Remember, the key to memorizing anything is organizing information in the brain.

Facinating,

the most amazing thing is to realize the ratio of circumference to diameter is always constant, this can practically concluded easily , but to arrive and this conclusion theoritcally might have been difficult , especially in ealier days when there no concept of limits , i am still looking for geometrical theorm which says pi = circuference/diameter

A minor quibble on place names. You follow the well-established practice of referring to ancient Iraq as "Babylon". Everyone does this.

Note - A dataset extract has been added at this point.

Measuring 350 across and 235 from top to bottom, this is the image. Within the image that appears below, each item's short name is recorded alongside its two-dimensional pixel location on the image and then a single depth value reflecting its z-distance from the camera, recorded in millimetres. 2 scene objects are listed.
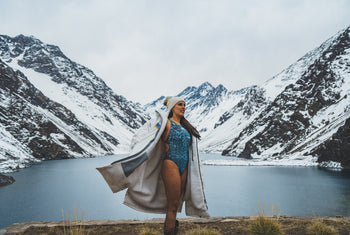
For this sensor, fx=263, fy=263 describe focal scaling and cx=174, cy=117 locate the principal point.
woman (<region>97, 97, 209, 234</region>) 4707
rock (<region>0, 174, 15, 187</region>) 29369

Actually much of the math that gets credited to Babylon comes from Sumer and other ancient locales. (Babylon may seem ancient, but consider how old the culture was when Hammurabi established his empire there!) You could refer to "Mesopotamian math", but then we don't normally say "Nilotic" or "Gangetic" or "Yaluvian" [?!?] math (although some do). Normally we refer to the math of ancient "Egypt" or "India" or "China", even though those names are anachronistic -- and not even the currently correct native names! (India is "Bharat", etc.) Why not just be consistent and refer "ancient Iraq" rather than "Babylon"?

parik--

There's a 'similarity' argument that proves what you are looking for. Since all the properties of a circle have to be functions functions of a single parameter (the radius), one concludes right away that any two 'one-dimensional length' properties (such as the diameter and the circumference) have to be proportional.

Hi,

Can you provide some usage of pi in real world where I can explaing to students and public in general.

thanks

Krishna

My father's favorite stupid little math joke:

pi r squared? cake are square. Pie are round.

Er, is it my browser, or do you have product notation where it should be sum?